Gerard Mercator (1512 – 1594)

Gerard Mercator was born as Gerard de Cremere in Rupelmonde (near Antwerp) on 5 March 1512.

Young Gerard learned what Latin he could in Rupelmonde, and when he was about fifteen, his uncle sent him to ’s Hertogenbosch to study at a school run by the Brothers of the Common Life. One of Mercator’s teachers was the celebrated humanist Macropedius. After three and a half years with the brothers, Gerard went to Louvain, where he enrolled in the university in 1530 as one of the poor students at Castle College.

By this time, he had Latinized his name to Mercator.
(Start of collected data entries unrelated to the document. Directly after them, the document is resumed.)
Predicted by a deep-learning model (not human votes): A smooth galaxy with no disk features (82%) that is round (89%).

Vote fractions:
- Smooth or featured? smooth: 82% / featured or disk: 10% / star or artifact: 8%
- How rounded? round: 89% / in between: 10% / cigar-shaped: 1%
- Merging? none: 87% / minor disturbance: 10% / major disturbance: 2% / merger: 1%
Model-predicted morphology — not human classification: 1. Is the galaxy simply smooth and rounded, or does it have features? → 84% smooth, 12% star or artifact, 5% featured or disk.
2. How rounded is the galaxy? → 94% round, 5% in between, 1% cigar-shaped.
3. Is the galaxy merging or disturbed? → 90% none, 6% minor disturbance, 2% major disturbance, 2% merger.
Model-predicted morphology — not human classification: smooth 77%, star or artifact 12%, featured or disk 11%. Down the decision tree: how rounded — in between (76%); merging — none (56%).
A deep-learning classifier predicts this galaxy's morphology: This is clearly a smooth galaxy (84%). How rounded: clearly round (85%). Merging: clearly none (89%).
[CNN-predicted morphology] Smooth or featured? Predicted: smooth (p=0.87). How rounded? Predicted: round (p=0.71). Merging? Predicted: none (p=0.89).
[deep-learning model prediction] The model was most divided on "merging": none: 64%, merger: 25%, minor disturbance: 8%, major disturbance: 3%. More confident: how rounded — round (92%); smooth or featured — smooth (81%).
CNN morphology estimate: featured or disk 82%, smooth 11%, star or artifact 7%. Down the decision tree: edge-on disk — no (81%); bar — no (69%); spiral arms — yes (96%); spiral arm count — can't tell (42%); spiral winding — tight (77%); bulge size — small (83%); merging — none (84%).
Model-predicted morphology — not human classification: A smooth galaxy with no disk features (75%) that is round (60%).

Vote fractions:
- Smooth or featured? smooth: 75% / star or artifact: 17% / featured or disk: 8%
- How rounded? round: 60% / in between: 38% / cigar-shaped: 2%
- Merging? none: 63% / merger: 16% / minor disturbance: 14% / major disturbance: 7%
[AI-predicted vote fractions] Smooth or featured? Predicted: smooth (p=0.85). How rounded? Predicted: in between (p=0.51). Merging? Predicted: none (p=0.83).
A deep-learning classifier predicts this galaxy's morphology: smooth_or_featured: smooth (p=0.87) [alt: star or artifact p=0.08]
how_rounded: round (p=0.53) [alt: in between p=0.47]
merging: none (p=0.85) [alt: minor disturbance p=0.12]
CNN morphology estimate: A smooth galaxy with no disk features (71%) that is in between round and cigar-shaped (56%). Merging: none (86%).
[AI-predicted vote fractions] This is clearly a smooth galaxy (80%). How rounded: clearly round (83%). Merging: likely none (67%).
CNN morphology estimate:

He studied philosophy and took his master’s degree in 1532. The problems of the creation of the Universe and the Earth interested him in particular; this is reflected by his works, written in later years.

After spending a few years in Antwerp, he returned to Louvain c. 1535, where he took courses in mathematics under the guidance of Gemma Frisius. Soon he was recognised as an expert on the construction of mathematical instruments, as a land-surveyor and, after 1537, as a cartographer. He drew his income from these activities after his marriage on 3 August 1536. He also qualified himself as a copper-engraver; he was the first in history to introduce the italic handwriting to this trade. The first maps, drawn and engraved by Gerard Mercator are: Palestine, 1537; the world in double heart-shaped projection, 1538; and Flanders, 1540.

In 1544, Mercator came into great danger: he was arrested on the accusation of heresy and put into jail. Thanks to intervention of the University of Louvain, he was released after four months. In 1552, he moved with his family into the city of Duisburg (Germany). In 1560, Mercator became cosmographer in service of the Duke of Jülich-Cleve-Berge and in 1563 he became lecturer at the Grammar School of the new University in Duisburg. During this period, he made wall-maps of Europe, 1554; of Loraine, 1564; the British Isles, 1564; and the famous map of the world with increasing latitudes, 1569. About this time, Mercator was also working on the project for a complete description of the Creation, the Heavens, Earth, and Sea and a world history. Out of this resulted his Atlas, sive cosmographicae meditationes de fabrica mundi et fabricati figura. He worked also on an edition of Ptolemy’s Geographia which appeared in 1578. The first part of his book with modern maps (France, Germany and the Netherlands) appeared in 1585.

Shortly after the publication of the second part of his map-book (not yet called Atlas) with the maps of Italy (1589), he had a stroke which brought an end to his extremely great productivity. The great man passed away on 2 December 1594, leaving the responsibility of finishing the map-book to his son Rumold. The final part of it appeared in 1595. Its title is Pars Altera and it constitutes an essential part of what was then called Mercator’s Atlas.

The map of Europe and the world map in the Atlas are by Rumold Mercator. After Rumold’s death in 1599, the Atlas was reissued once more in 1602.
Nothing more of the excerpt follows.